How severe does this issue affect your experience of using Ray?
- High: It blocks me to complete my task.
Ray: 2.7.2
PyG: 2.3.0
I have a custom environment that provides a graph as an observation given as input to a custom policy model which uses PyG GCNConv model to process the input graph followed by passing the GCNConv output to a sequential model to generate the action logits and value function output.
Policy model processes the input graphs in three steps:
- Reconstruct graph node and edge info from flattened observation
- Create a PyG Batch object from a list of Data objects created for each graph in the input
- Pass the Batch object as input to the GCNConv layer whose output is passed to the sequential network to generate action logits.
Please see the below sample Policy Model code for reference:
import torch
import torch.nn as nn
from torch_geometric.nn import GCNConv
from torch_geometric.data import Data, Batch
from ray.rllib.algorithms.ppo.torch.ppo_torch_rl_module import PPOTorchRLModule
from ray.rllib.models.torch.misc import SlimFC, normc_initializer
class GNNModule(PPOTorchRLModule):
def __init__(self, config):
super().__init__(config)
self.ggnn = GCNConv(in_channels=100, out_channels=100, num_layers=2, norm='BatchNorm', dropout=0.2)

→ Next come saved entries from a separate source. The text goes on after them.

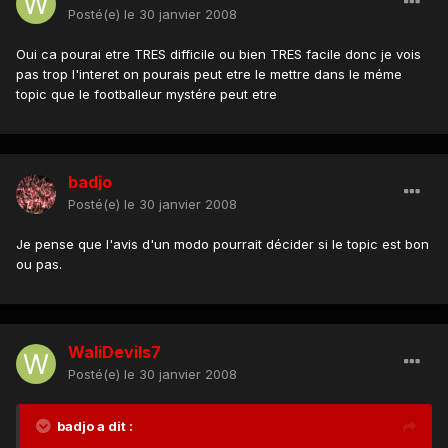
Posté(e)
le 30 janvier 2008
Oui ca pourai etre TRES difficile ou bien TRES facile donc je vois
pas trop l'interet on pourais peut etre le mettre dans le méme
topic que le footballeur mystére peut etre
badjo
Posté(e)
le 30 janvier 2008
Je pense que l'avis d'un modo pourrait décider si le topic est bon
ou pas.
WaliDevils7
Posté(e)
le 30 janvier 2008
badjo a dit :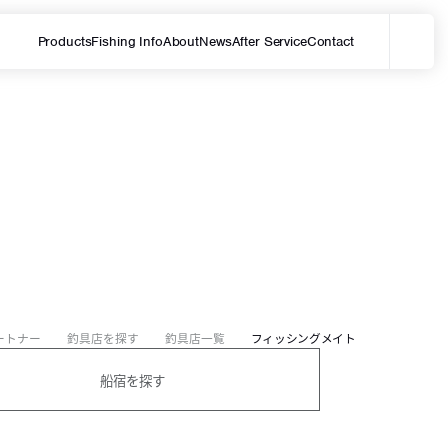
Products
Fishing Info
About
News
After Service
Contact
メ
サイト内を検索する
ートナー
釣具店を探す
釣具店一覧
フィッシングメイト
船宿を探す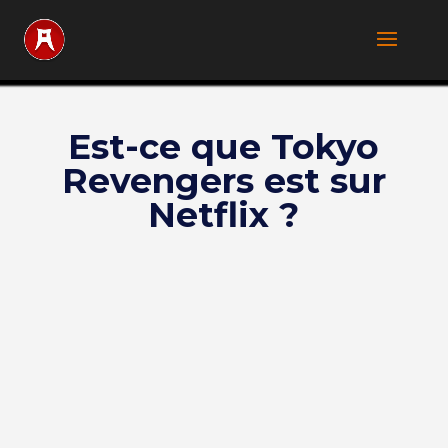
Est-ce que Tokyo
Revengers est sur
Netflix ?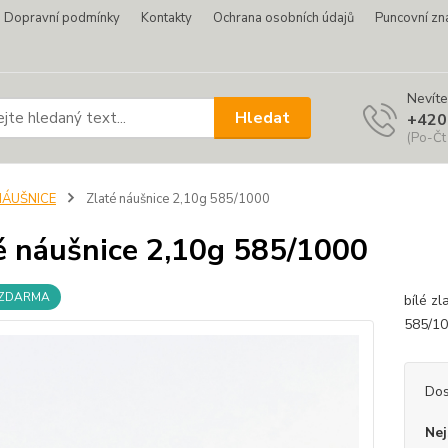
Dopravní podmínky
Kontakty
Ochrana osobních údajů
Puncovní zn
Nevíte
Hledat
+420
(Po-Čt
NÁUŠNICE
Zlaté náušnice 2,10g 585/1000
é náušnice 2,10g 585/1000
 ZDARMA
bílé z
585/
Dos
Nej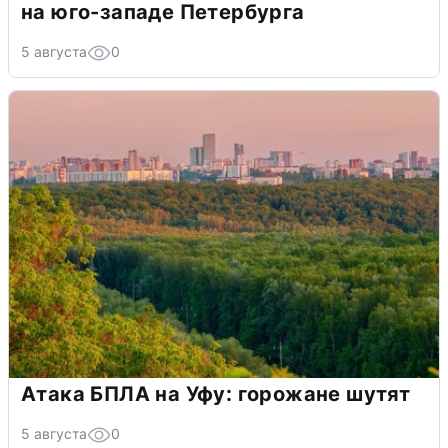
на юго-западе Петербурга
5 августа
0
Атака БПЛА на Уфу: горожане шутят
5 августа
0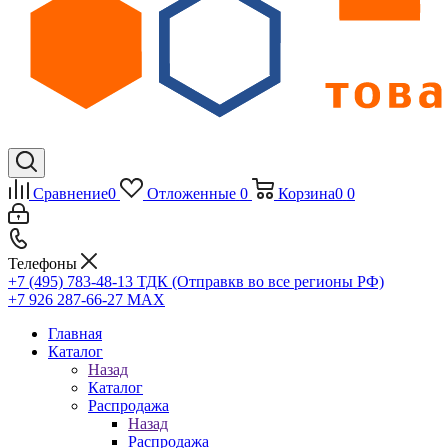
Сравнение
0
Отложенные
0
Корзина
0
0
Телефоны
+7 (495) 783-48-13
ТДК (Отправкв во все регионы РФ)
+7 926 287-66-27
МАХ
Главная
Каталог
Назад
Каталог
Распродажа
Назад
Распродажа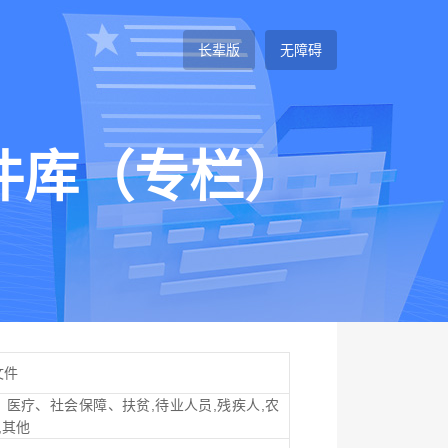
长辈版
无障碍
件库（专栏）
文件
医疗、社会保障、扶贫,待业人员,残疾人,农
,其他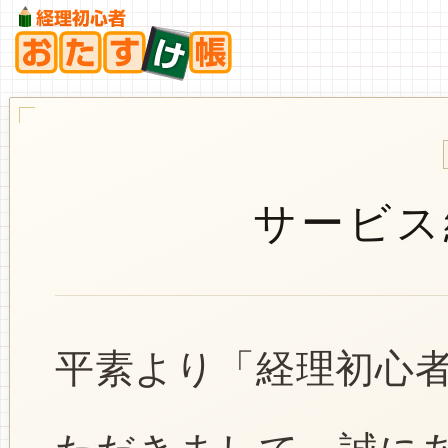
サービス
平素より「経理初心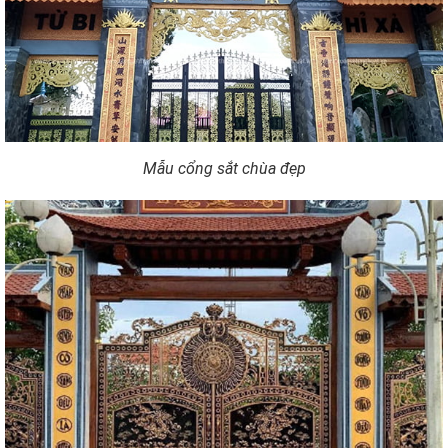
Mẫu cổng sắt chùa đẹp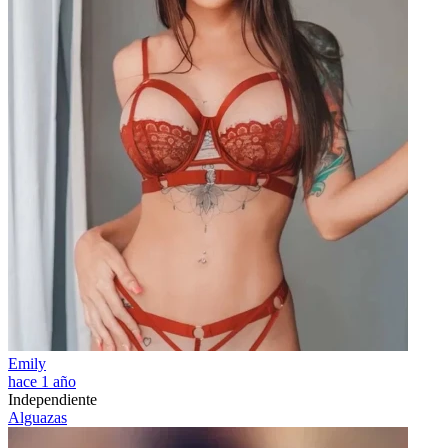
Emily
hace 1 año
Independiente
Alguazas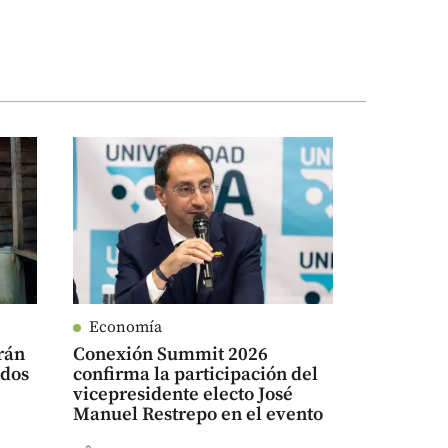
Economía
rán
Conexión Summit 2026
ados
confirma la participación del
vicepresidente electo José
Manuel Restrepo en el evento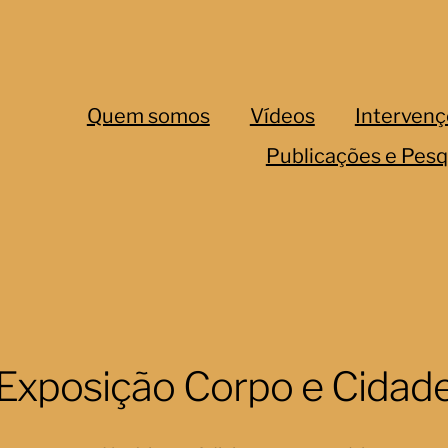
Quem somos
Vídeos
Intervenç
Publicações e Pesq
Exposição Corpo e Cidad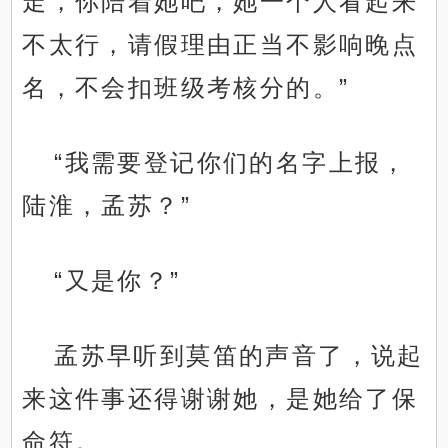
走，你陪着她吧，她一个人看起来
不太行，请假理由正当不影响晚点
名，不会扣班级考核分的。”
“我需要登记你们的名字上报，
陆淮，孟苏？”
“又是你？”
孟苏早听到莫笛的声音了，说起
来这件事还得谢谢她，是她给了保
命符。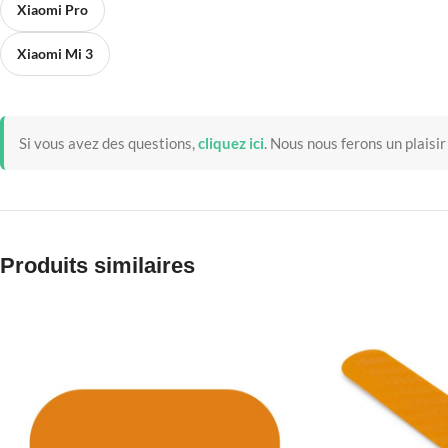
Xiaomi Pro
Xiaomi Mi 3
Si vous avez des questions,
cliquez ici
.
Nous nous ferons un plaisir
Produits similaires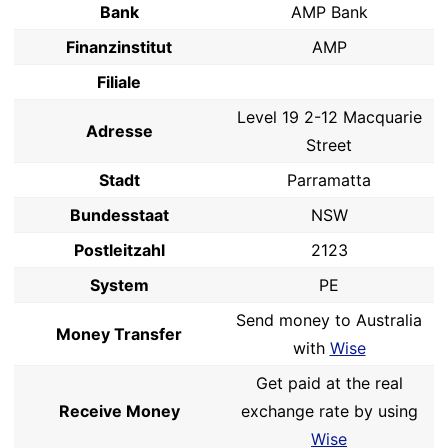
Bank
AMP Bank
Finanzinstitut
AMP
Filiale
Level 19 2-12 Macquarie
Adresse
Street
Stadt
Parramatta
Bundesstaat
NSW
Postleitzahl
2123
System
PE
Send money to Australia
Money Transfer
with
Wise
Get paid at the real
Receive Money
exchange rate by using
Wise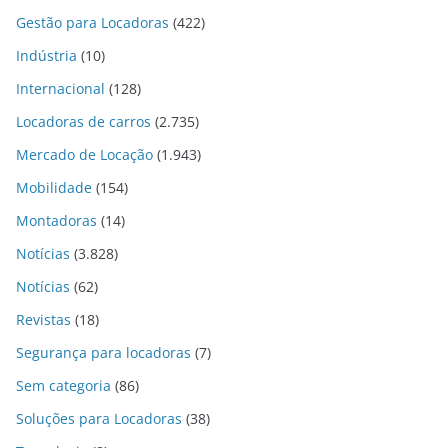
Gestão para Locadoras
(422)
Indústria
(10)
Internacional
(128)
Locadoras de carros
(2.735)
Mercado de Locação
(1.943)
Mobilidade
(154)
Montadoras
(14)
Notícias
(3.828)
Notícias
(62)
Revistas
(18)
Segurança para locadoras
(7)
Sem categoria
(86)
Soluções para Locadoras
(38)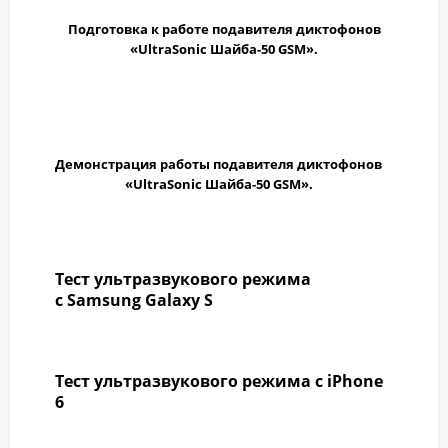
Подготовка к работе подавителя диктофонов
«UltraSonic Шайба-50 GSM».
Демонстрация работы подавителя диктофонов
«UltraSonic Шайба-50 GSM».
Тест ультразвукового режима
с
Samsung Galaxy S
Тест ультразвукового режима с
iPhone
6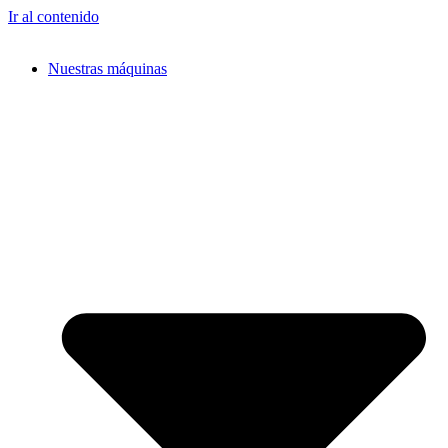
Ir al contenido
Nuestras máquinas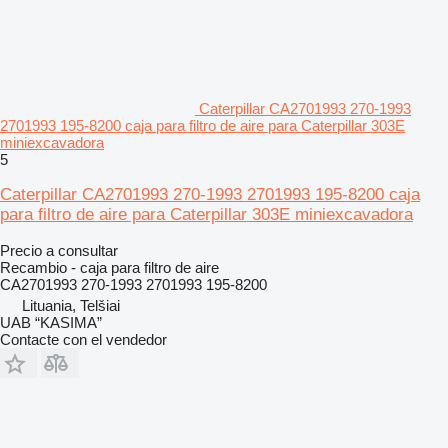
Caterpillar CA2701993 270-1993
2701993 195-8200 caja para filtro de aire para Caterpillar 303E
miniexcavadora
5
Caterpillar CA2701993 270-1993 2701993 195-8200 caja
para filtro de aire para Caterpillar 303E miniexcavadora
Precio a consultar
Recambio - caja para filtro de aire
CA2701993 270-1993 2701993 195-8200
Lituania, Telšiai
UAB “KASIMA”
Contacte con el vendedor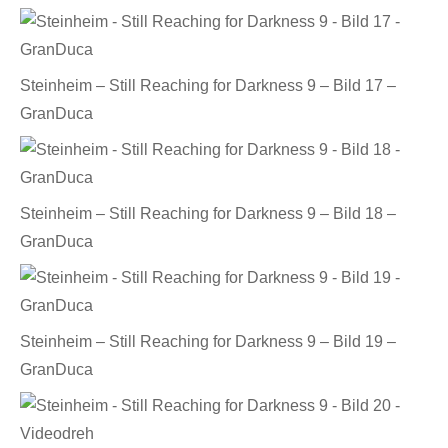
Steinheim – Still Reaching for Darkness 9 – Bild 17 –
GranDuca
Steinheim – Still Reaching for Darkness 9 – Bild 18 –
GranDuca
Steinheim – Still Reaching for Darkness 9 – Bild 19 –
GranDuca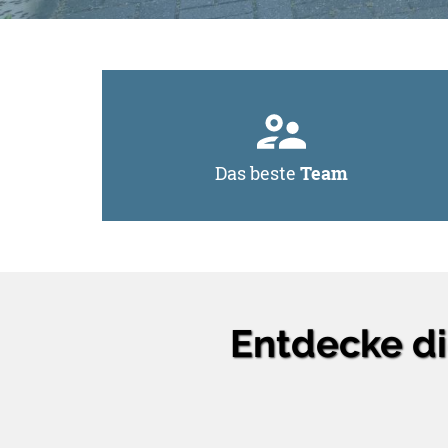
Das beste
Team
Entdecke die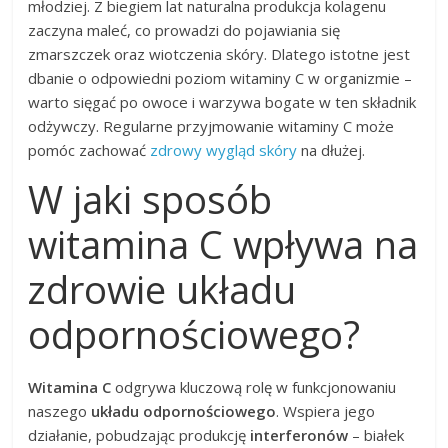
młodziej. Z biegiem lat naturalna produkcja kolagenu
zaczyna maleć, co prowadzi do pojawiania się
zmarszczek oraz wiotczenia skóry. Dlatego istotne jest
dbanie o odpowiedni poziom witaminy C w organizmie –
warto sięgać po owoce i warzywa bogate w ten składnik
odżywczy. Regularne przyjmowanie witaminy C może
pomóc zachować
zdrowy wygląd skóry
na dłużej.
W jaki sposób
witamina C wpływa na
zdrowie układu
odpornościowego?
Witamina C
odgrywa kluczową rolę w funkcjonowaniu
naszego
układu odpornościowego
. Wspiera jego
działanie, pobudzając produkcję
interferonów
– białek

self.policy_head = nn.Sequential(
nn.Linear(100, 64),
nn.ReLU(),
nn.Linear(64, 2),
)
self._value_branch = SlimFC(
in_size=2,
out_size=1,
initializer=normc_initializer(0.01),
activation_fn=None)
def _forward_inference(self, batch):
with torch.no_grad():
return self._common_forward(batch)
def _forward_exploration(self, batch):
with torch.no_grad():
return self._common_forward(batch)
def _forward_train(self, batch):
return self._common_forward(batch)
def _common_forward(self, batch):
max_node_number = 400
state_size = 100
max_edge_count = 1000
obs = batch["obs"]
batch_size = obs.shape[0]
cur_idx = 0
# Setp 1: Reconstructing edge and node info from flattened observation
gnn_edge_index = (obs[:, cur_idx: cur_idx + max_edge_count*2]).reshape(batch_size, -1, 2)
cur_idx += max_edge_count*2
gnn_input_x = (obs[:, cur_idx : (cur_idx + max_node_number*state_size)]).reshape(batch_size, -1, state_size)
# Setp 2: Constructing a batch with size equal to number of graphs coming input to the model
data_list = []
data_list = [Data(x=gnn_input_x[i], edge_index=gnn_edge_index[i].long()) for i in range(batch_size)]
batch_data = Batch.from_data_list(data_list=data_list)
# Setp 3: Calling GCN model with batched data created
x = torch.tanh(self.ggnn(batch_data.x, batch_data.edge_index).reshape(batch_size, -1, 100))
action_logits = self.policy_head(x)
vf_value = self._value_branch(action_logits).squeeze(1)
return {"action_dist_inputs": action_logits, "vf_preds": vf_value}
I have the following queries:
- How can we encode a graph in an observation, currently I pass it as gym Dict space where I create two Box spaces, one for node and the other for edge details, I need to reconstruct the nodes and edges structure back in step 1 because it gets flattened during preprocessing, Is there a better way to encode graph as observation?
- In Step 2, I have to write a for loop to create a PyG Batch object from graphs coming as input, I believe a for loop will serialize the code and hence make the model slow, Is there some way to omit the step 2 in the forward function?